Results from a new study show autism and related development disorders affect nearly 1 percent of American 8-year olds.
The study is a partnership hosted by the University of Alabama at Birmingham (UAB) School of Public Health and the Centers for Disease Control and Prevention (CDC) and 10 other U.S. research sites.
The investigation found that one in 110 American 8-year-olds is classified as having an autism spectrum disorder (ASD), a 57 percent increase in ASD cases compared to four years earlier. However, a study published in October estimated that 1 in every 91 children in the U.S., ages 3 to 17, had autism or an autism spectrum disorder.
That earlier report was entitled “Prevalence of Parent-Reported Diagnosis of Autism Spectrum Disorder Among Children in the US,” was published in the journal Pediatrics and conducted by the Department of Health and Human Services National Survey of Children’s Health. The 20 percent discrepancy between the two studies has not been examined.
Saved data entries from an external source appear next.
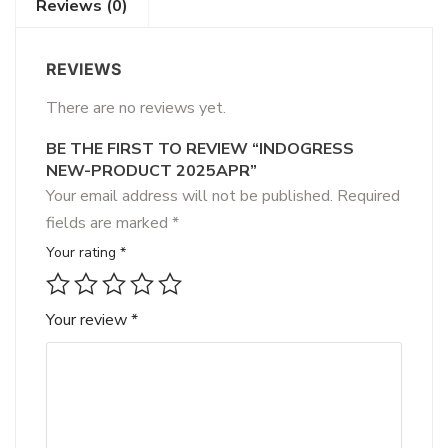
Reviews (0)
REVIEWS
There are no reviews yet.
BE THE FIRST TO REVIEW “INDOGRESS
NEW-PRODUCT 2025APR”
Your email address will not be published.
Required
fields are marked
*
Your rating
*
Your review
*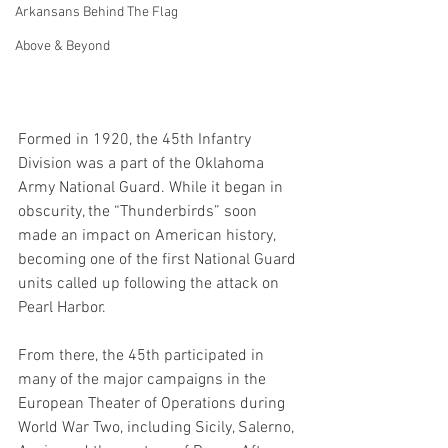
Arkansans Behind The Flag
Above & Beyond
Formed in 1920, the 45th Infantry 
Division was a part of the Oklahoma 
Army National Guard. While it began in 
obscurity, the “Thunderbirds” soon 
made an impact on American history, 
becoming one of the first National Guard 
units called up following the attack on 
Pearl Harbor. 
From there, the 45th participated in 
many of the major campaigns in the 
European Theater of Operations during 
World War Two, including Sicily, Salerno, 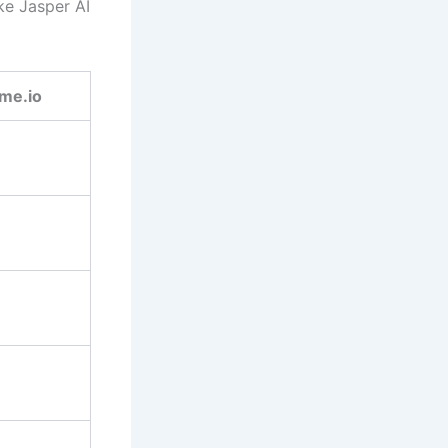
ke Jasper AI
me.io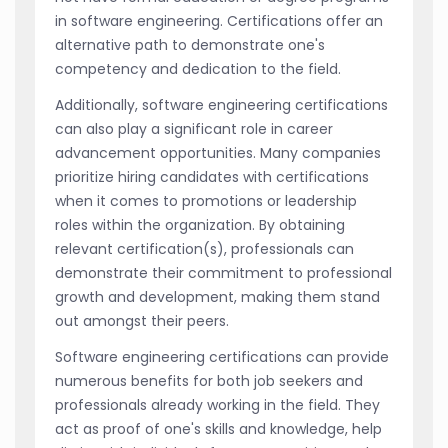
in software engineering. Certifications offer an
alternative path to demonstrate one's
competency and dedication to the field.
Additionally, software engineering certifications
can also play a significant role in career
advancement opportunities. Many companies
prioritize hiring candidates with certifications
when it comes to promotions or leadership
roles within the organization. By obtaining
relevant certification(s), professionals can
demonstrate their commitment to professional
growth and development, making them stand
out amongst their peers.
Software engineering certifications can provide
numerous benefits for both job seekers and
professionals already working in the field. They
act as proof of one's skills and knowledge, help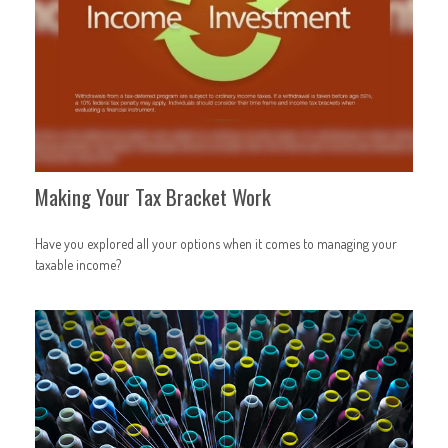
Making Your Tax Bracket Work
Have you explored all your options when it comes to managing your
taxable income?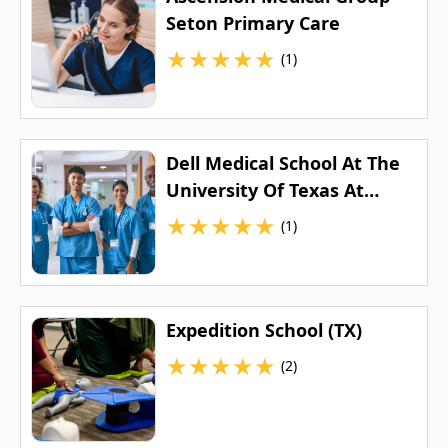
Seton Primary Care
★
★
★
★
★
(1)
Dell Medical School At The
University Of Texas At
Austin
★
★
★
★
★
(1)
Expedition School (TX)
★
★
★
★
★
(2)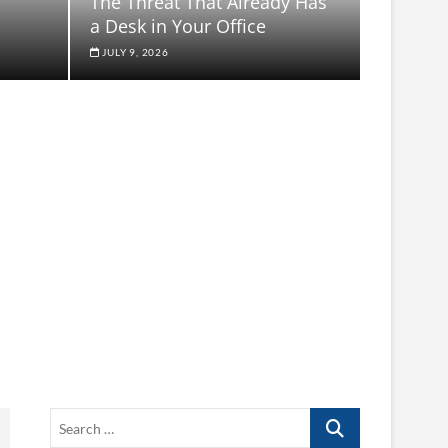
The Threat That Already Has
a Desk in Your Office
JULY 9, 2026
Search
…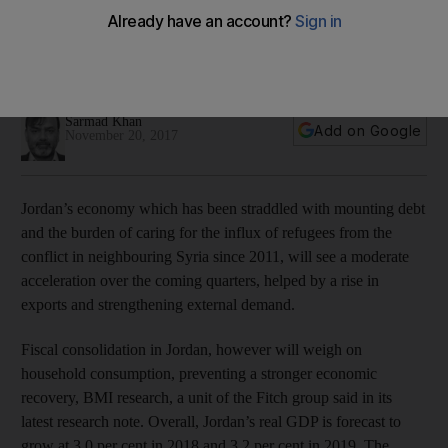
expanding by 3 per cent
BMI says GDP growth will be supported by a rise in exports
and external demand
Sarmad Khan
Add on Google
November 20, 2017
Jordan’s economy which has been straddled with mounting debt
and the burden of caring for the influx of refugees from the
conflict in neighbouring Syria since 2011, will see a moderate
acceleration over the coming quarters, helped by a rise in
exports and strengthening external demand.
Fiscal consolidation in Jordan, however will weigh on
household consumption, preventing a stronger economic
recovery, BMI research, a unit of the Fitch group said in its
latest research note. Overall, Jordan’s real GDP is forecast to
grow at 3.0 per cent in 2018 and 3.2 per cent in 2019. The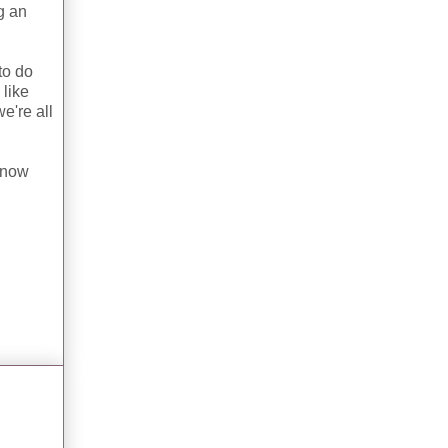
ng an
to do
 like
e're all
 know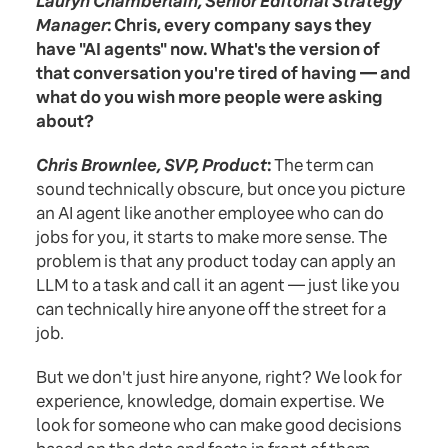
Lauryn Chamberlain, Senior Editorial Strategy
Manager
: Chris, every company says they
have "AI agents" now. What's the version of
that conversation you're tired of having — and
what do you wish more people were asking
about?
Chris Brownlee, SVP, Product
:
The term can
sound technically obscure, but once you picture
an AI agent like another employee who can do
jobs for you, it starts to make more sense. The
problem is that any product today can apply an
LLM to a task and call it an agent — just like you
can technically hire anyone off the street for a
job.
But we don't just hire anyone, right? We look for
experience, knowledge, domain expertise. We
look for someone who can make good decisions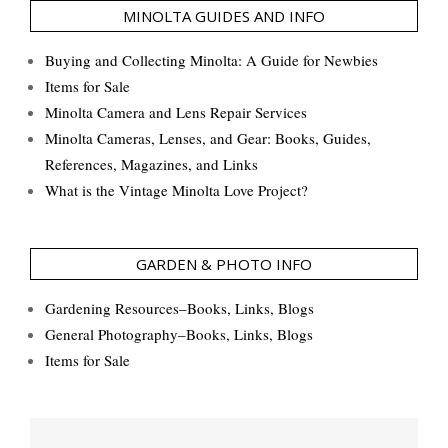
MINOLTA GUIDES AND INFO
Buying and Collecting Minolta: A Guide for Newbies
Items for Sale
Minolta Camera and Lens Repair Services
Minolta Cameras, Lenses, and Gear: Books, Guides,
References, Magazines, and Links
What is the Vintage Minolta Love Project?
GARDEN & PHOTO INFO
Gardening Resources–Books, Links, Blogs
General Photography–Books, Links, Blogs
Items for Sale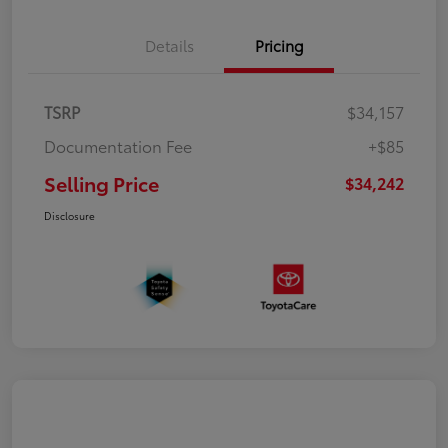
Details
Pricing
TSRP
$34,157
Documentation Fee
+$85
Selling Price
$34,242
Disclosure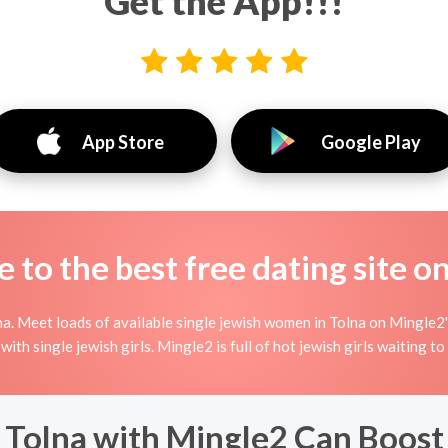
Get the App!!!
App Store
Google Play
to the best free dating site o
a. Meet loads of available single jewish women in Tolna on Mingle2's 
e with single jewish girls. Mingle2 is full of hot jewish girls waiting 
 Tolna with Mingle2 Can Boost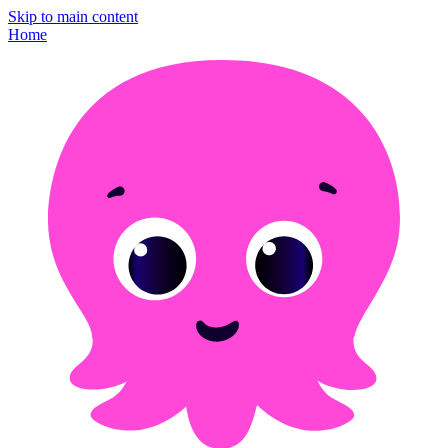
Skip to main content
Home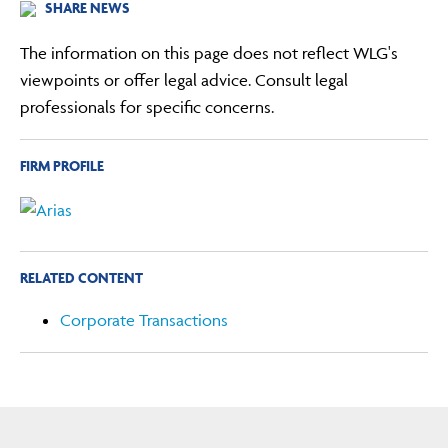
SHARE NEWS
The information on this page does not reflect WLG's
viewpoints or offer legal advice. Consult legal
professionals for specific concerns.
FIRM PROFILE
RELATED CONTENT
Corporate Transactions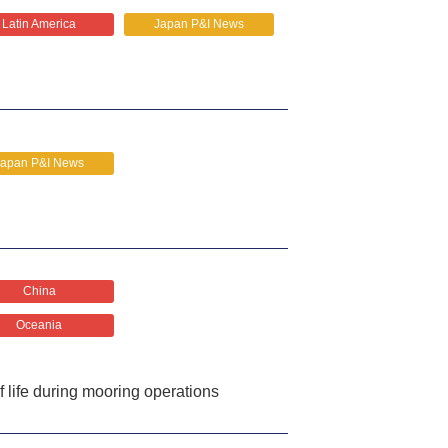
Latin America
Japan P&I News
Japan P&I News
China
Oceania
f life during mooring operations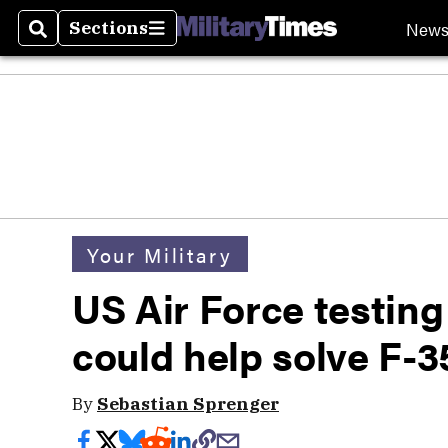
New
Sections
Search
Sections
Your Military
US Air Force testin
could help solve F-3
By
Sebastian Sprenger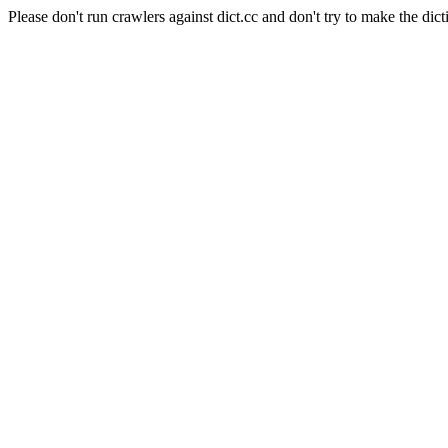
Please don't run crawlers against dict.cc and don't try to make the dict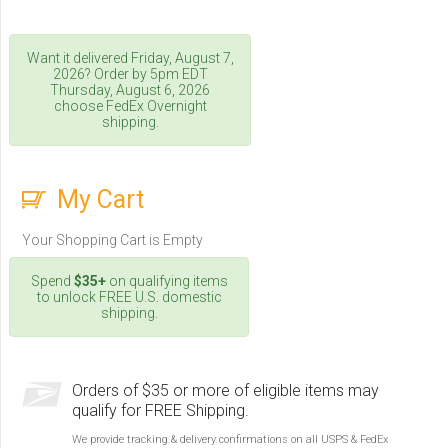
Want it delivered
Friday, August 7,
2026
? Order by 5pm
EDT
Thursday, August 6, 2026
choose FedEx Overnight
shipping.
My Cart
Your Shopping Cart is Empty
Spend
$35+
on qualifying items
to unlock FREE U.S. domestic
shipping.
Orders of $35 or more of eligible items may
qualify for FREE Shipping.
We provide tracking & delivery confirmations on all USPS & FedEx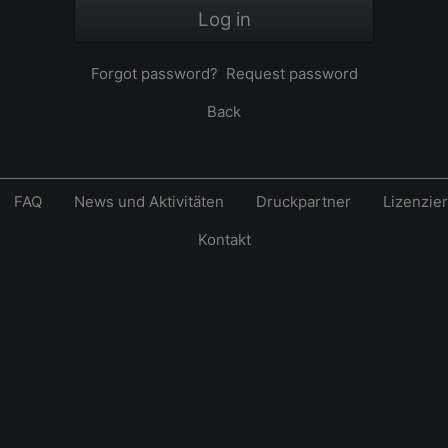
Log in
Forgot password?
Request password
Back
FAQ
News und Aktivitäten
Druckpartner
Lizenzie
Kontakt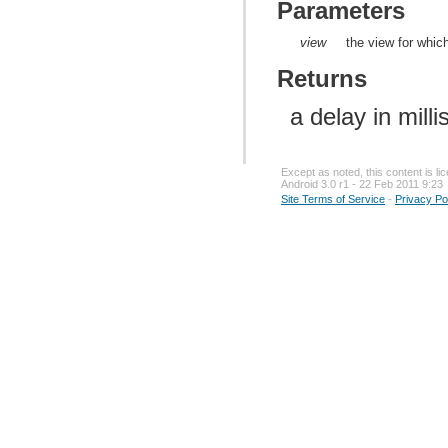
Parameters
view
the view for whic
Returns
a delay in mill
Except as noted, this content is l
Android 3.0 r1 - 22 Feb 2011 9:23
Site Terms of Service
-
Privacy Po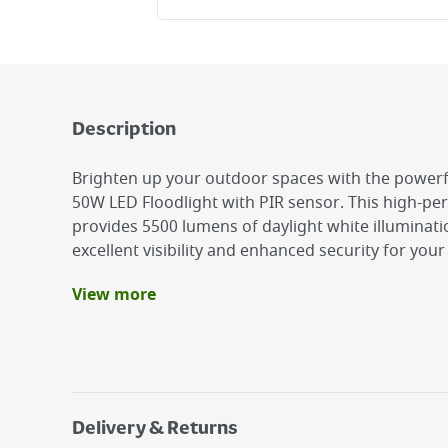
Description
Brighten up your outdoor spaces with the powerf
50W LED Floodlight with PIR sensor. This high-pe
provides 5500 lumens of daylight white illuminati
excellent visibility and enhanced security for you
View more
Benefits
IP65 Rating: Fully weatherproof
PIR Motion Sensor
6500K Daylight White. 5500 lumens.
Delivery & Returns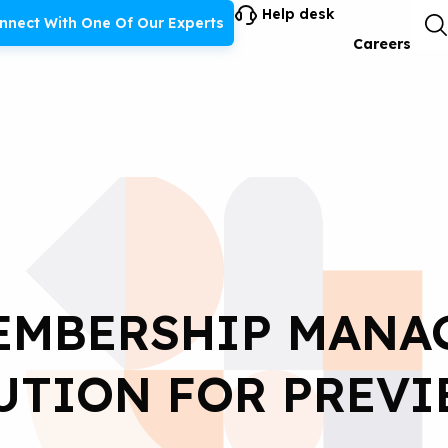
Help desk
nnect With One Of Our Experts
Careers
EMBERSHIP MANA
UTION FOR PREVI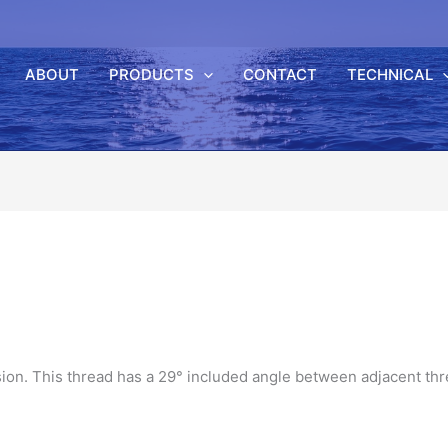
ABOUT
PRODUCTS
CONTACT
TECHNICAL
sion. This thread has a 29° included angle between adjacent th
The new findings, published in the CDC’s Morbidity and Mortality Weekly Report (MMWR), highlight the need for social and educational services to help those affected by the condition, said Beverly Mulvihill, Ph.D., a UAB associate professor of public health and co-author on the study.
ASDs are a group of developmental disabilities such as autism and Asperger disorder that are characterized by delays or changes in childhood socialization, communication and behavior.
“This is a dramatic increase in the number of kids classified as autistic or documented on the spectrum of similar disorders,” Mulvihill said.
“It is not entirely clear what is causing the rise, but we know major collaborative efforts are needed to improve the understanding and lives of people and families impacted.”
The MMWR study discusses possible factors that might contribute to the increase in ASD cases. They include a broader definition of autism disorders and a heightened awareness of ASD by parents, doctors, educators and other professionals.
The findings do not address whether or not any of the increase is attributable to a true increase in the risk of developing ASD, more frequent and earlier diagnoses, and other factors.
Data comes from the Autism and Developmental Disabilities Monitoring (ADDM) Network, a collection of 11 sites in Alabama, Arizona, Colorado, Florida, Georgia, Maryland, Missouri, North Carolina, Pennsylvania, South Carolina and Wisconsin.
ADDM reviewers are uniformly trained to review and confirm cases; some children included in the study have documented ASD symptoms but never received a diagnosis.
The study also found that boys are 4.5 times more likely than girls to have ASD, a finding that confirms earlier studies, says Martha Wingate, Dr.P.H., a UAB assistant professor of public health and study co-author.
“It still is not clear why males more frequently are affected,” Wingate said. “One thing we know for sure is that more research is needed to quantify the effects of single or multiple factors such as diagnosis patterns, inclusion of milder cases and other components.”
The ADDM sites are not selected based on any statistical pattern, but the 300,000-plus children included in the study represent 8 percent of the nation’s 8-year-olds.